Under The Hood With HTTP: Part 1 Anatomy of A Request
January 1st, 2008As AJAX & Javascript developers we use HTTP daily, but we sometimes forget the actual data that flows down the wire. Our frameworks, toolkits and browsers have abstracted it all away. Although a knowledge of http is not as important as it used to be, it still comes in handy things go pear shaped and you need to debug. Here is the first in a collection of short introductions to HTTP.
So any HTTP request follows a relatively simple format:
- A first line
- An optional collection of header lines
- CRLF ( An Empty Line);
- Message body
All initial lines and headers need to end in CRLF although the specification calls for lines ending LF be gracefully handled. (CR is ASCII Value 13 LF is ASCII Value 10 );
The Initial Request Line
For Requests
A request line has three parts, the method of the request, the path and a reference to the version of HTTP being used.
For example:
POST /blog/action/do_something.php HTTP/1.1
The acceptable actions are GET, POST & HEAD with GET being the most common.

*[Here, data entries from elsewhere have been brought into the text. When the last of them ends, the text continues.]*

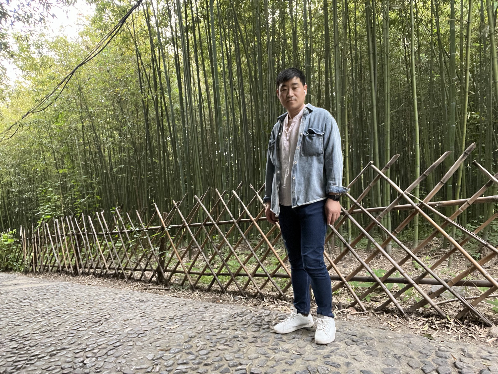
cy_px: 187
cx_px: 249
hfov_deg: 73.9
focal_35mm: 23
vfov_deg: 58.9
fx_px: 331
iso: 400
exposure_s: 1/40
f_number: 2.2
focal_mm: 2.71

Method names are always written in uppercase. Similarly, the HTTP version always takes the demonstrated form.
Response
The initial response line is also known as the status line and contains the HTTP version, followed by a status code and an English “reason phrase” for the code. For example:
HTTP/1.1 301 Moved Permanently
Header Lines
Header lines provide meta-information about the request. If a message body is included they usually contain a Content-Type that returns the mime type of the body and Content-Length which returns the size of the body in bytes.
In HTTP 1.1, the Host header line is required to enable servers to differentiate between various top level domains that may reside within the server when processing requests.
Message Body
The message body contains the actual meat of the transaction. Usually this is going to be an html or xhtml document but could contain any binary or other file.